Resiko ini terutama pada lantai-lantai yang miring baik di koridor, ramp atau
batas lantai dengan halaman. Pastikan area yang beresiko licin sudah ditandai dan
jika perlu pasanglah handriil atau pemasangan alat lantai anti licin serta rambu
peringatan “awas licin”.

e)      Jatuh dari ketinggian berbeda. Resiko ini pada ruang perawatan anak dan jiwa.
Selain itu perlu diperhatikan pada pekerjaan konstruksi bangunan atau
pembersihan kaca pada posisi yang cukup tinggi. Jika pekerjaan dilakukan pada
ketinggian lebih dari 2 meter sebaiknya pekerja tersebut menggunakan abuk
keselamatan. Pada ruang perawatan anak dan jiwa yang terletak di lantai atas
pastikan jendela yang ada sudah terpasang teralis pengaman dan anak-anak selalu
dalam pengawasan orang dewasa saat bermain.

2)      Resiko bahaya radiasi

Resiko bahaya radiasi dapat dibedakan menjadi:

a)     Bahaya radiasi pengion adalah radiasi elektromagnetik atau partikel yang


mampu menghasilkan ion langsung atau tidak langsung. Contoh di rumah sakit: di
unit radiodiagnostik, radiotherapi dan kedokteran nuklir.

b)      Bahaya radiasi non pengion adalah Radiasi elektromagnetik dengan energi yang


tidak cukup untuk ionisasi, misal radiasi infra merah atau radiasi gelombang
mikro.

Pengendalian resiko bahaya radiasi dilakukan untuk pekerja radiasi, peserta didik,
pengunjung dan pasien hamil. Pekerja radiasi harus sudah mendapatkan informasi
tentang resiko bahaya radiasi dan cara pengendaliannya. Selain APD yang baik,
monitoring tingkat paparan radiasi dan kepatuhan petugas dalam pengendalian
bahaya radiasi merupakan hal yang penting. Sebagai indikator tingkat paparan,
semua pekerja radiasi harus memakai personal dosimetri untuk mengukur tingkat
paparan radiasi yang sudah diterima sehingga dapat dipantau dan tingkat paparan
tidak boleh melebihi ambang batas yang diijinkan. Untuk pengunjung dan pasien
hamil hendaknya setiap ruang pemerikasaan atau therapy radiasi terpasang rambu
peringatan “Awas bahaya radiasi, bila hamil harus melapor kepada petugas”.

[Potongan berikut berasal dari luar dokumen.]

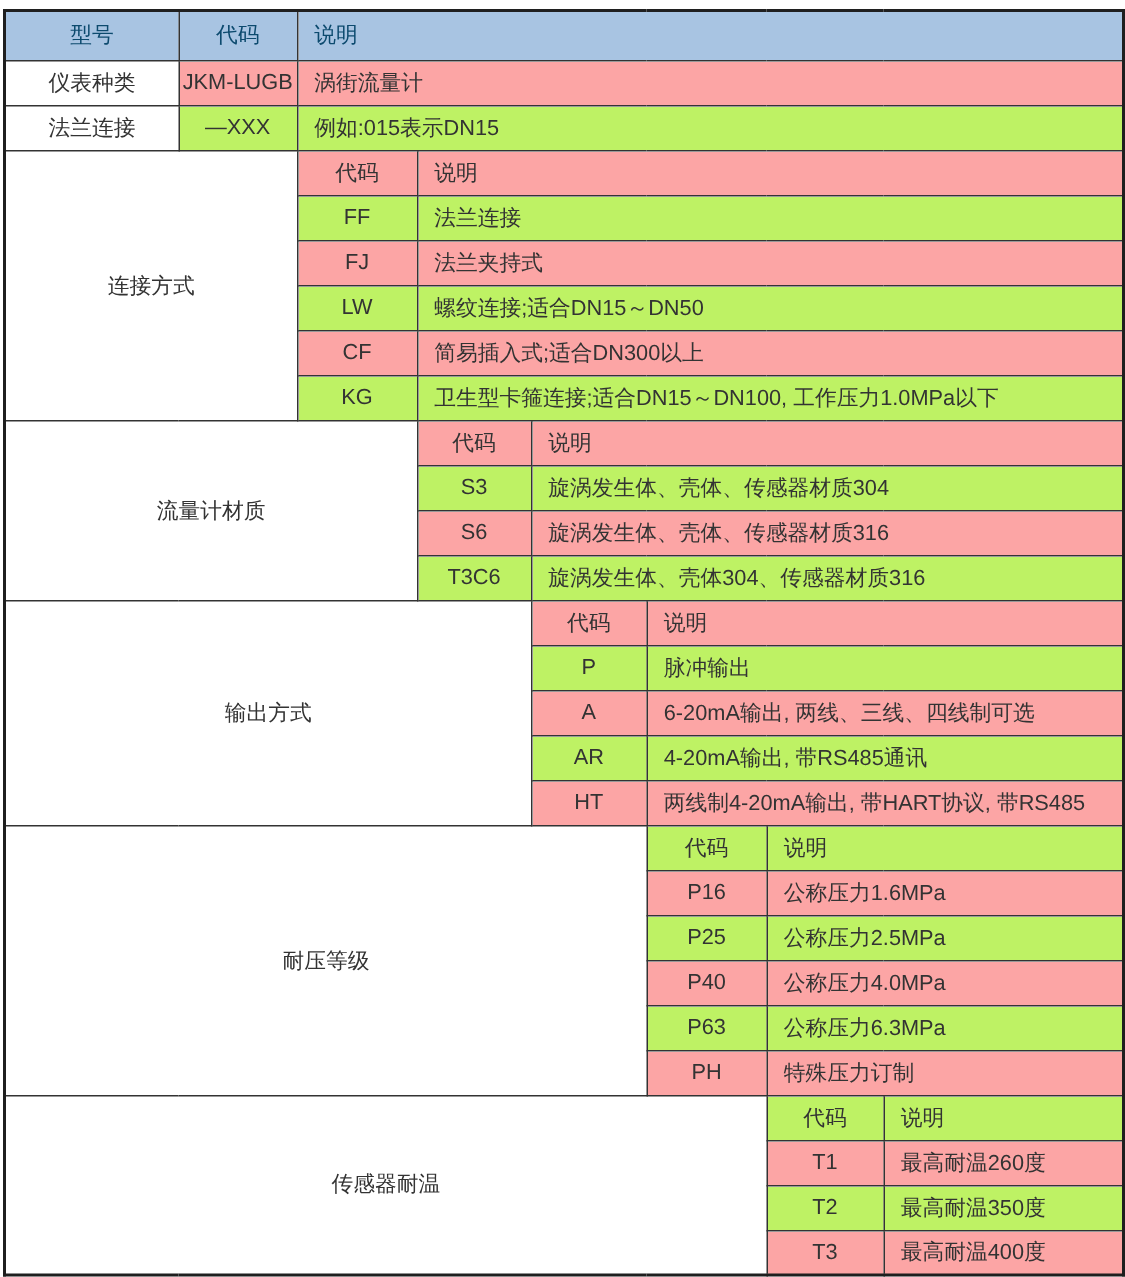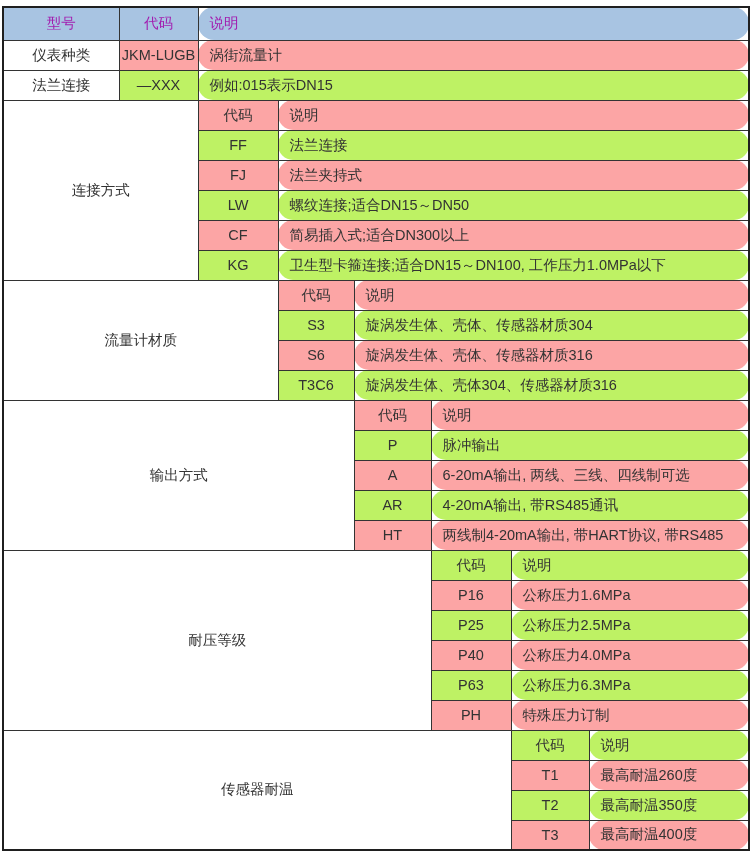"型号" tr.hdr td { color: #a21caf -> #0c4a6e }
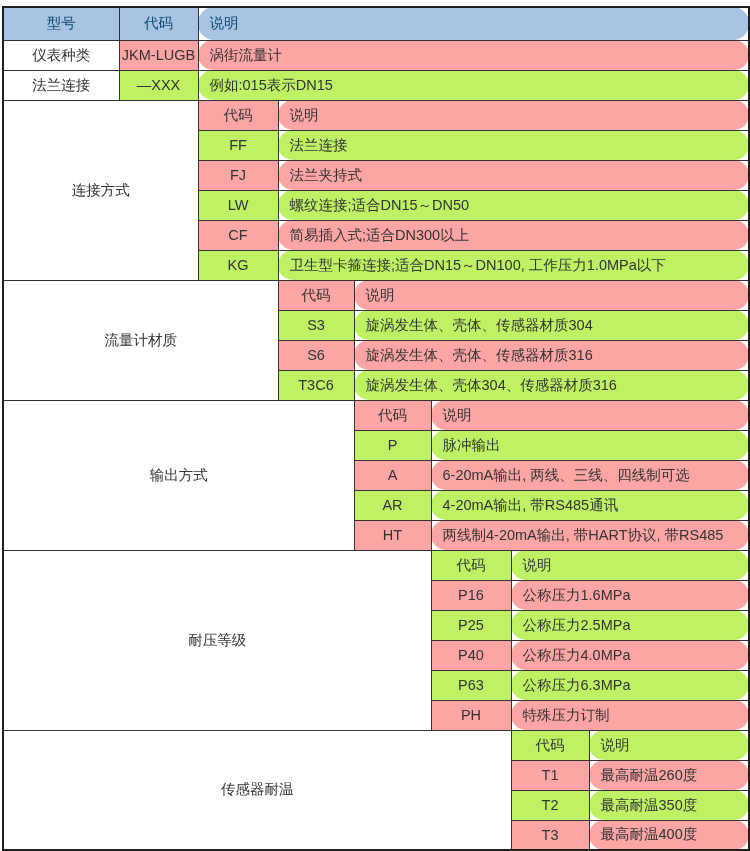"说明" td.left { border-radius: 16px -> none }
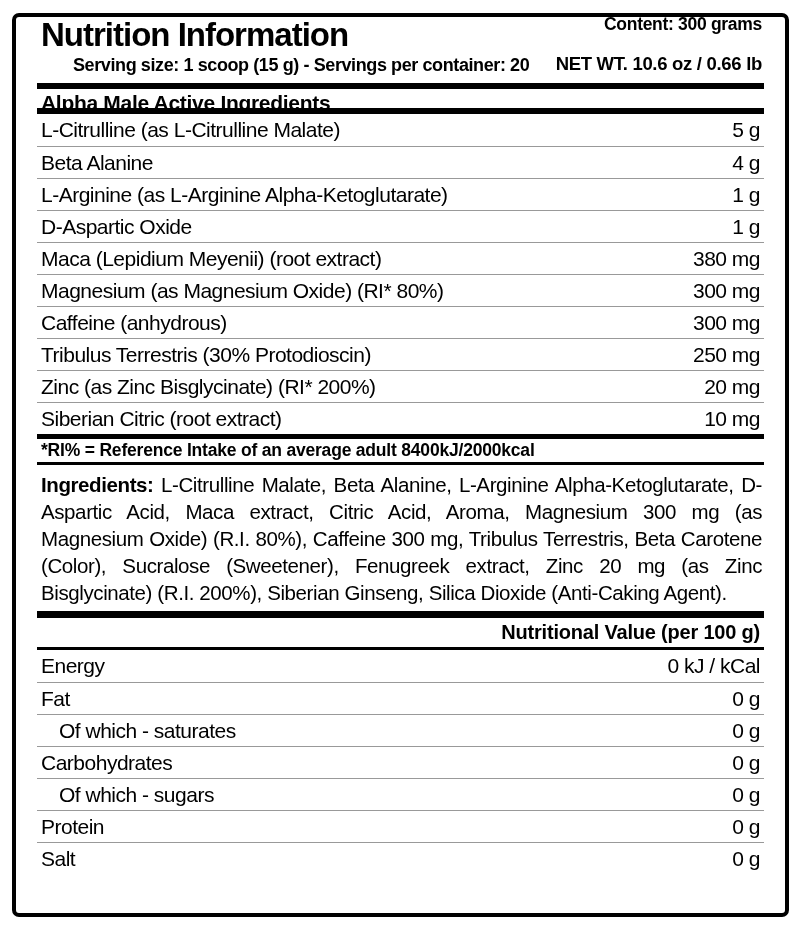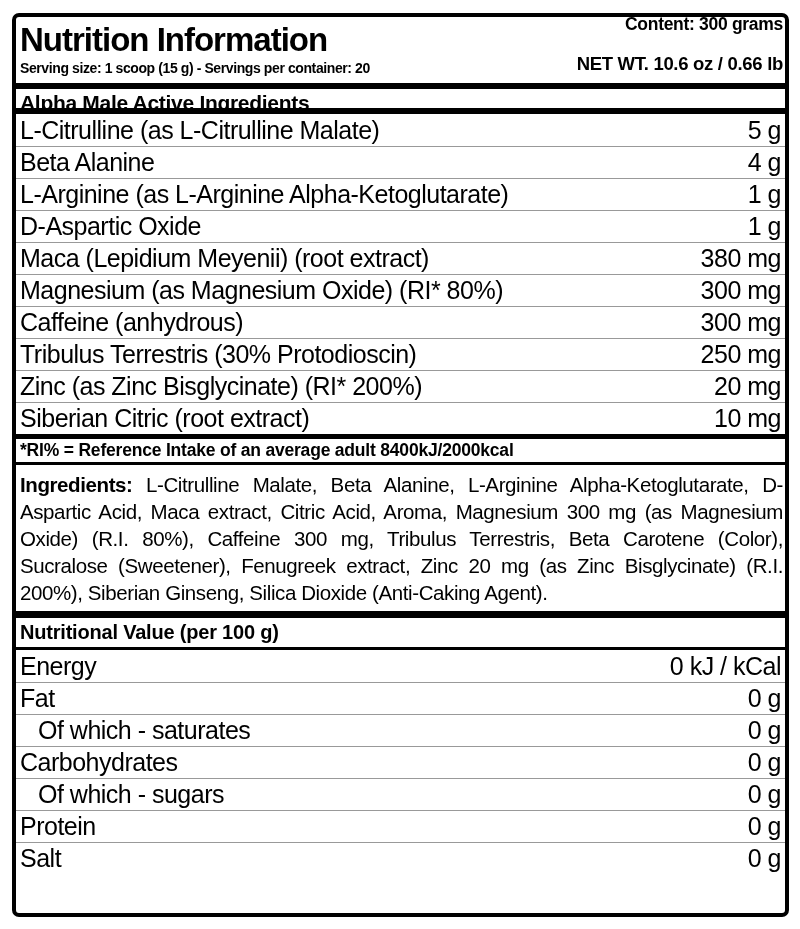"Nutrition Information" .label { padding: 0 0 -> 0 21px }
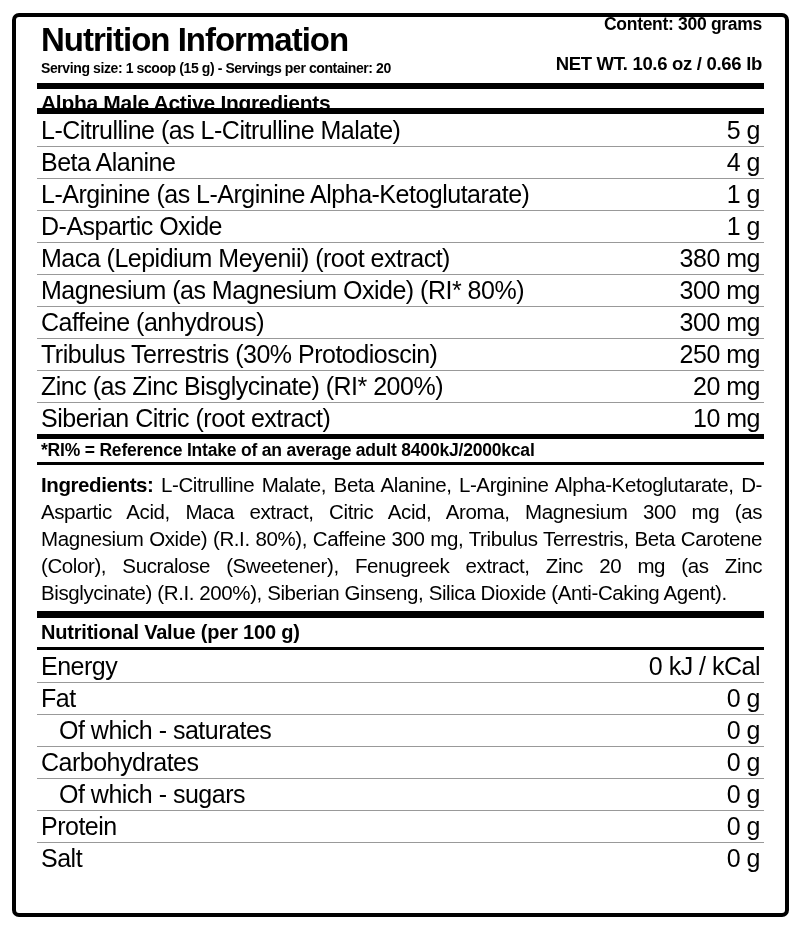"Serving size: 1 scoop (15" .serving { font-size: 14px -> 18px; margin-left: none -> 32px }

3)      Resiko bahaya akibat kebisingan adalah kebisingan akibat alat kerja atau
lingkungan kerja yang melebihi ambang batas tertentu. Resiko ini mungkin berada
di ruang boiler, generator listrik, dan peralatan yang menggunakan alat-alat cukup
besar dimana tingkat kebisingannya tidak dipantau dan dikendalikan. Berdasar
peraturan menteri kesehatan RI no 1204 tahun 2004 tentang pengendalian
lingkungan fisik di rumah sakit, seluruh area pelayanan pasien harus dipantau dan
dikendalikan tingkat kebisingannya minimal 3 bulan sekali.

Di rumah sakit pemantauan ini sudah dilakukan oleh ISLRS dan hasil temuan
yang tidak memenuhi persyaratan di analisa dan dikendalikan bersama IPSRS dan
Unit K3 serta dilaporkan kepada Manajemen rumah sakit.

4)      Resiko bahaya akibat pencahayaan adalah pencahayaan pada lingkungan kerja


yang kurang atau berlebih. Tingkat pencahayaan diseluruh area rumah sakit juga
telah dipantau dan dilaporkan seperti resiko bahaya kebisingan tersebut. Hal yang
harus diperhatikan adalah jika terjadi kerusakan lampu, pastikan lampu pengganti
setara tingkat pencahayaannya dengan lampu sebelumnya, sehingga tidak terjadi
perubahan dalam tingkat pencahayaan pada area tersebut.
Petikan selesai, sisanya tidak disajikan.